It sounds like you should stop running from police and be thankful the police are such bad shops.
PS - Training is suppose to significantly reduce the effect you describe. Your suggestion supports an argument that police can't be trusted to act reasonably or professionally in high stress situations.
I understand with what you're saying and tend to agree somewhat.
I used to be 100+ percent pro-law enforcement etc...Sadly, my trust has diminished substantially.
To be perfectly honest, I no longer trust government or their agents.
I was the pursuer, not the pursued. Sorry that was not clear enough for you.

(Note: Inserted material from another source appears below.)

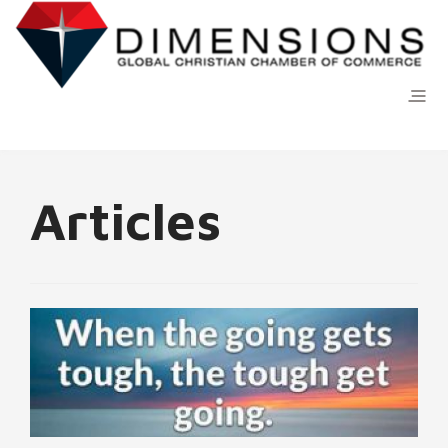
Articles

As far as your training comment, there is no current training regimen that I am aware of that can prepare an officer to calmly shoot the X ring out while their heart rate is at 220+ bpm and has been for 15 minutes. Been in the business for 15 years and eight years prior military experience. Other than something I read on the SF Q course, where Green Beret candidates did a force road march with a weps qual at the end and were given one minute to get their heart rate under control before the qual, I never had any training in Army Infantry on heart rate control either. Truth is, in these situations your fine motor control is shot to hell, and that is what primarily helps you to shoot accurately.
A wise senior NCO told me once that “You may have been trained in the “one shot, one kill” doctrine but the realities of combat are much different. This is why we give you six hundred rounds of ammo and coin phrases such as “suppressive fire.”